EXERCISE REQUIREMENTS
Show every line of the material that contains the string "офертой", treating uppercase and lowercase as different.

(Records from a dataset)

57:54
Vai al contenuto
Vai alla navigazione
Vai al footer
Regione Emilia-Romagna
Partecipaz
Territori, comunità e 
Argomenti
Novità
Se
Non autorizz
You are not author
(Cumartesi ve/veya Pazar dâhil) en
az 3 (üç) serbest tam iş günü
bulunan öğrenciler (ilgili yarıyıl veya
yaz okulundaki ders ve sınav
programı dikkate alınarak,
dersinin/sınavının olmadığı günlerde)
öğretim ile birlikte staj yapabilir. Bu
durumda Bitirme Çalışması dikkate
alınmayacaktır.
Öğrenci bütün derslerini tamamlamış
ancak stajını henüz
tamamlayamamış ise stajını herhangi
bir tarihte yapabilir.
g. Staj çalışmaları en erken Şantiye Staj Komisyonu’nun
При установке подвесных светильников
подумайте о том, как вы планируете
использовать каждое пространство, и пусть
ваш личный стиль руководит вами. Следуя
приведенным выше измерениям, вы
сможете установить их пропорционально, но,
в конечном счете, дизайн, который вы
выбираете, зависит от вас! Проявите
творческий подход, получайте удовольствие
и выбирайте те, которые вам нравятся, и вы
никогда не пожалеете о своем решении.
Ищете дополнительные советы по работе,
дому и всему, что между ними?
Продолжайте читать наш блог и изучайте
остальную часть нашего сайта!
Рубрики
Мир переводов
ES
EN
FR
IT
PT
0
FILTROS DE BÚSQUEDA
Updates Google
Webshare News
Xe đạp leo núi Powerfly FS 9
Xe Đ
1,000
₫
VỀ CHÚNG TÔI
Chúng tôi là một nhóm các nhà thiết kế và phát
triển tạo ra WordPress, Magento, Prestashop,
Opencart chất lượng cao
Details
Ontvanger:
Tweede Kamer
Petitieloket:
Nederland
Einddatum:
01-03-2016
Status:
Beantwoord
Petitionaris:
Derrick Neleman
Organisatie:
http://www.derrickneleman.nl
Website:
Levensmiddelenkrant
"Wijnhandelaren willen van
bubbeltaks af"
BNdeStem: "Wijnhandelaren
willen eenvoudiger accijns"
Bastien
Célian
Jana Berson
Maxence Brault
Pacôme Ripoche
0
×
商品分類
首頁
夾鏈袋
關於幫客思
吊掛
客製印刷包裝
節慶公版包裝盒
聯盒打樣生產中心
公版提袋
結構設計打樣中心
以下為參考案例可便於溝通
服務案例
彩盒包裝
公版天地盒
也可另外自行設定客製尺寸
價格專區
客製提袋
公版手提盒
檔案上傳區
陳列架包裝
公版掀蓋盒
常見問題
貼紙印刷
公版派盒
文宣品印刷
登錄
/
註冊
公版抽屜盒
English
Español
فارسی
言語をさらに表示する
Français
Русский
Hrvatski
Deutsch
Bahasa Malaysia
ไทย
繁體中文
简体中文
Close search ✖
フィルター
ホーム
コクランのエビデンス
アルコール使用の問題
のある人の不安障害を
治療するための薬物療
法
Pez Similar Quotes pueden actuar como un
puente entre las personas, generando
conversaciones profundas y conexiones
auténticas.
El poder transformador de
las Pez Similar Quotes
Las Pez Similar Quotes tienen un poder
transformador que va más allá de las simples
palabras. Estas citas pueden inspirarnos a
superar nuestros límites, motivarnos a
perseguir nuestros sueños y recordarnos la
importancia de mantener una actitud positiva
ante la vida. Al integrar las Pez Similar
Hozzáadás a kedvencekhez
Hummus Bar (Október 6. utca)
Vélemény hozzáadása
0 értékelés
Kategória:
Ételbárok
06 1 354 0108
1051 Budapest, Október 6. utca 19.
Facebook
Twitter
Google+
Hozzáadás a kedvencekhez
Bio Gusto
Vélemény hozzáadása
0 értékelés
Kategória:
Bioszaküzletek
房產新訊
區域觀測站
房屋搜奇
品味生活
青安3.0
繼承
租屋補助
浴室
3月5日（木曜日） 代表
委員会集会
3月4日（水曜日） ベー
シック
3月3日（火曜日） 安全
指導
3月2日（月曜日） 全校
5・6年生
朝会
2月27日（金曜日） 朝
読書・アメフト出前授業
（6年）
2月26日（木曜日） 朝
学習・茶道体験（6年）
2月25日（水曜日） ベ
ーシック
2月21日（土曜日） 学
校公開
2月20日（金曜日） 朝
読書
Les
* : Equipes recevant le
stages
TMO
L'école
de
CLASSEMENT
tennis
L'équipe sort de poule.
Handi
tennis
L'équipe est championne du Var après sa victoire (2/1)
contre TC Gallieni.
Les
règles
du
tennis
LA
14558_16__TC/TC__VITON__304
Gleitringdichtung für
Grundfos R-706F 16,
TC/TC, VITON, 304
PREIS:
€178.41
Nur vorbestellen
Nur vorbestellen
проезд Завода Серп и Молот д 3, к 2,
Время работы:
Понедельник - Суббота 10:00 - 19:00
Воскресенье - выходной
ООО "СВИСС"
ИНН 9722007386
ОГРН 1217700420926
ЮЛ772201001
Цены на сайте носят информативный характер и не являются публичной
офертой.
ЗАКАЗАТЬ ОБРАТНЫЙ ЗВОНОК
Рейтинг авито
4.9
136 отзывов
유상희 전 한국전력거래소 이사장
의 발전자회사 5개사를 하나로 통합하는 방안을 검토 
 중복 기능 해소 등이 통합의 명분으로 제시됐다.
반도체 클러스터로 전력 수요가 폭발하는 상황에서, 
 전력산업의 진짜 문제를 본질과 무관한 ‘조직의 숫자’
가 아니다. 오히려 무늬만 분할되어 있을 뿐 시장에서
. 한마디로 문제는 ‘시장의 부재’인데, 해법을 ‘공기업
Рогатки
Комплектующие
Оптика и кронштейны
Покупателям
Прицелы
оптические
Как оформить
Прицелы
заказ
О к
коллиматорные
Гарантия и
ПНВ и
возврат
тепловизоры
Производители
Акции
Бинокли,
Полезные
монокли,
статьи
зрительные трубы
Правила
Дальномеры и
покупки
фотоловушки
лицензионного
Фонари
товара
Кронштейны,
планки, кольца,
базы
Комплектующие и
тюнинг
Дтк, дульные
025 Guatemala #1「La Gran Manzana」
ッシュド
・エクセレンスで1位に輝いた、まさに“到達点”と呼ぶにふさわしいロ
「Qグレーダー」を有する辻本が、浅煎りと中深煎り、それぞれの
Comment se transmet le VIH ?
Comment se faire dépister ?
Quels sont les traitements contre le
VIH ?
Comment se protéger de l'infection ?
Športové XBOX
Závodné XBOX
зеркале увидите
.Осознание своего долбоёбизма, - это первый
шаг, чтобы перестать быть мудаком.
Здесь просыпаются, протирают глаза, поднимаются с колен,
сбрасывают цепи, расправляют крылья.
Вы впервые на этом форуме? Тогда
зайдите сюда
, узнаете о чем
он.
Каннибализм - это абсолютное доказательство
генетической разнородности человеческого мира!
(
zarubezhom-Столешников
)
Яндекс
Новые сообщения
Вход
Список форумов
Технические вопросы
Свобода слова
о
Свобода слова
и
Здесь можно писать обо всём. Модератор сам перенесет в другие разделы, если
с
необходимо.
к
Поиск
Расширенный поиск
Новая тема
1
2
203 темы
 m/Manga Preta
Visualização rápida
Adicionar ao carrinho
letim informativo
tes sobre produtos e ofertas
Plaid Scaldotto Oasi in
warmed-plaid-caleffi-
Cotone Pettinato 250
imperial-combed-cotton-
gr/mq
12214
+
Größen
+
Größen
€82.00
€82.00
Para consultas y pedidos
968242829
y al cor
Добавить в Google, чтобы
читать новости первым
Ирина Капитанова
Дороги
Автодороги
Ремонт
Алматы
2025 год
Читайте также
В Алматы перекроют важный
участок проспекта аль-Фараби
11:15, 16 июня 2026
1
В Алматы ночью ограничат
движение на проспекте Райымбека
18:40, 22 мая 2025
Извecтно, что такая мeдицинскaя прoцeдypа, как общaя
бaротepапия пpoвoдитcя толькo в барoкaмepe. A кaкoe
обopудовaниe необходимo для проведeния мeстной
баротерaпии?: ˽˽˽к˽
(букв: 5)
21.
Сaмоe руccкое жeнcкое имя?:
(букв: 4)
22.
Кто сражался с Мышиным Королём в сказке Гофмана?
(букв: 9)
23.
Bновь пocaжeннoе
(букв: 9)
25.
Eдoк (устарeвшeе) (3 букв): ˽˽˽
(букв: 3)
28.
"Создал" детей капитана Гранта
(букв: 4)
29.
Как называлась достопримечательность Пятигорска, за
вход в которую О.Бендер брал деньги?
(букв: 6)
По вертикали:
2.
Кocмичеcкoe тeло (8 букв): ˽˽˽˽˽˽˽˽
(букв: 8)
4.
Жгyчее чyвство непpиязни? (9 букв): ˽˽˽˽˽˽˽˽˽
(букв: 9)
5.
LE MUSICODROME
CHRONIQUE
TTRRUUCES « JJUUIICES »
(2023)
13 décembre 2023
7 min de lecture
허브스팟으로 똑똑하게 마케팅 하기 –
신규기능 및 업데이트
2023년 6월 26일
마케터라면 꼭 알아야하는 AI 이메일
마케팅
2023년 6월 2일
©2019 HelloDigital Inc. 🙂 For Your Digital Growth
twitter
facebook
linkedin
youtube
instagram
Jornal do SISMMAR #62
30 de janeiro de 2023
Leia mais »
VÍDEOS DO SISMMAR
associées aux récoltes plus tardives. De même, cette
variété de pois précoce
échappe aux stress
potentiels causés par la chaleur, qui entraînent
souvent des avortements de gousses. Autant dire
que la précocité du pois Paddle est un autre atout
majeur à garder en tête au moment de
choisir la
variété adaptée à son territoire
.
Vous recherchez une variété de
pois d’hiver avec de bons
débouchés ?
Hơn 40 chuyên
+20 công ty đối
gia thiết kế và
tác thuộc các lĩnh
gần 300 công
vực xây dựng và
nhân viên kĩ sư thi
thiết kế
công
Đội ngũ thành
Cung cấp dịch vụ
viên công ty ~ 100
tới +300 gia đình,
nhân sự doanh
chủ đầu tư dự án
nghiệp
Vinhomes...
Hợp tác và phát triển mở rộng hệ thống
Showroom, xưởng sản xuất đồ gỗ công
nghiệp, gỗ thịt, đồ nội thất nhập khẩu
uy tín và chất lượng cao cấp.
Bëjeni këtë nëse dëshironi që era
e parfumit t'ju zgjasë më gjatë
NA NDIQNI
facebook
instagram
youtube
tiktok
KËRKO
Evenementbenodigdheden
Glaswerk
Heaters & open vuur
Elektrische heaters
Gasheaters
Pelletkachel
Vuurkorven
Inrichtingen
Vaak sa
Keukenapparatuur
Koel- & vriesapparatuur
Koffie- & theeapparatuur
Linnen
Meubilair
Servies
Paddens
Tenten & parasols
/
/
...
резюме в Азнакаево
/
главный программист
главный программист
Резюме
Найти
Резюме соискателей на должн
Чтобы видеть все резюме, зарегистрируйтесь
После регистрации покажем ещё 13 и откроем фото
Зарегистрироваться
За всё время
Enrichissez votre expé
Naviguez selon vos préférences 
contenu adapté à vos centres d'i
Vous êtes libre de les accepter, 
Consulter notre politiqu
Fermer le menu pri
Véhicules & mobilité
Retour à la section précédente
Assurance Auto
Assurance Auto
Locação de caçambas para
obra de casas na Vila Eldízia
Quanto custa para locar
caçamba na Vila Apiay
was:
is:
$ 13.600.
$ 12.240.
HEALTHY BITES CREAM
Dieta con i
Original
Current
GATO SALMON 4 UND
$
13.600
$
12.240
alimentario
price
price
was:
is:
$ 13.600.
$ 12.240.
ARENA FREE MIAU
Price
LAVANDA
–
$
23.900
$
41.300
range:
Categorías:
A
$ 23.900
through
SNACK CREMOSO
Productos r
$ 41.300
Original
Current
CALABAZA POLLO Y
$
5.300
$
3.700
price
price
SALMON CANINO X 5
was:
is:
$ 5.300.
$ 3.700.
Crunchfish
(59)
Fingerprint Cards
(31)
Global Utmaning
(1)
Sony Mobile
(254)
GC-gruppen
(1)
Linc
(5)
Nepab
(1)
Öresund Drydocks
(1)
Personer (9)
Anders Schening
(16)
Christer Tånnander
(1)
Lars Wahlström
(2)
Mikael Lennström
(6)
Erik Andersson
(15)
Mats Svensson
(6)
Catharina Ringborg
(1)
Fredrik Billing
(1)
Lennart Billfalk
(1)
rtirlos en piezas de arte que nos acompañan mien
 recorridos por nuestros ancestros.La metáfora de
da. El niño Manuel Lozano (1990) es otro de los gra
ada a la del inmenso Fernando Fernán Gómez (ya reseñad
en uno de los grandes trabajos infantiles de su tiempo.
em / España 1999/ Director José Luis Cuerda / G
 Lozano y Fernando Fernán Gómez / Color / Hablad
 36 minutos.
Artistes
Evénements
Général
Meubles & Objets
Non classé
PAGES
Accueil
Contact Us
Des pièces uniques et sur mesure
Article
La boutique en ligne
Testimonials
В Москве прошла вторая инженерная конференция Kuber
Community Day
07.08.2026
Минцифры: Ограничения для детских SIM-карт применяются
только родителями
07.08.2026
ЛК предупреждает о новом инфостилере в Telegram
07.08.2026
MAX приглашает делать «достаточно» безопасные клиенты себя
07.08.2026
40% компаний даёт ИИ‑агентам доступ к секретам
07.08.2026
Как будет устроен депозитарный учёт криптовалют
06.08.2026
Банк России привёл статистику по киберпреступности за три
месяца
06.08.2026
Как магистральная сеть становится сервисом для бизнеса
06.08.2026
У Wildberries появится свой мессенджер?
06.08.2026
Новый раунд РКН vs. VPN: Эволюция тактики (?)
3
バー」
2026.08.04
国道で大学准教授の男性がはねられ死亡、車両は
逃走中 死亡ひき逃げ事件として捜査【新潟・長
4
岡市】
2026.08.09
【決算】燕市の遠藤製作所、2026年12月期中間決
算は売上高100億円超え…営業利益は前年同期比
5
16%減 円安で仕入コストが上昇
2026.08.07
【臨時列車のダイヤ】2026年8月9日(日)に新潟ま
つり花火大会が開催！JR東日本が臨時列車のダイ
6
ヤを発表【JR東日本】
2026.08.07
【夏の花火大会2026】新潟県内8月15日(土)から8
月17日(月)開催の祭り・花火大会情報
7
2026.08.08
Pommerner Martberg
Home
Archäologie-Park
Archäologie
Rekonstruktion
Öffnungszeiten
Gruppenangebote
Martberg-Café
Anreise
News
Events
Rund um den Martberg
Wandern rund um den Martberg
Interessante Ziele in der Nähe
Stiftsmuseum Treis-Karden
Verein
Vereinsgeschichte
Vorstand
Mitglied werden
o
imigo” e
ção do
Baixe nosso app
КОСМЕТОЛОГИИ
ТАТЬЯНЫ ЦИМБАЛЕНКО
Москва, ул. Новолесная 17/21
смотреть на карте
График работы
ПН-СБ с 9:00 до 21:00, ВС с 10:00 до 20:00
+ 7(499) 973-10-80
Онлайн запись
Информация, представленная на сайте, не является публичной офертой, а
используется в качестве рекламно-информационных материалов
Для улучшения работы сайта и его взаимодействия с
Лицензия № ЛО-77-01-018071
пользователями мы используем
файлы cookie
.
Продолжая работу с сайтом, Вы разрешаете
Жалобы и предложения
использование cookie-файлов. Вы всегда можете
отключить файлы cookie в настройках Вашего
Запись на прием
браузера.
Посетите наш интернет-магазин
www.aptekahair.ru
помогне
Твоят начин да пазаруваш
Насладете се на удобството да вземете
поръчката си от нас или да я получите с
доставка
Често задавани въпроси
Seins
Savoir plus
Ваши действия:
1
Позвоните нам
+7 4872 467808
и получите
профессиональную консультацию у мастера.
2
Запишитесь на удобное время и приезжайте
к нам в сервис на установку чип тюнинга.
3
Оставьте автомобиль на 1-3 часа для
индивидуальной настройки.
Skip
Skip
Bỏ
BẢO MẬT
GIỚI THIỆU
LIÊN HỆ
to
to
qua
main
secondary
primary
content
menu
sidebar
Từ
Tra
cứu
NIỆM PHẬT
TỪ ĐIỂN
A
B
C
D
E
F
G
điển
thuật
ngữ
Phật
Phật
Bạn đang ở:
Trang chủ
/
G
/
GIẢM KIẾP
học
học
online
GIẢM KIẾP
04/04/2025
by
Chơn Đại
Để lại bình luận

RESULT OF THE TASK
офертой.
Информация, представленная на сайте, не является публичной офертой, а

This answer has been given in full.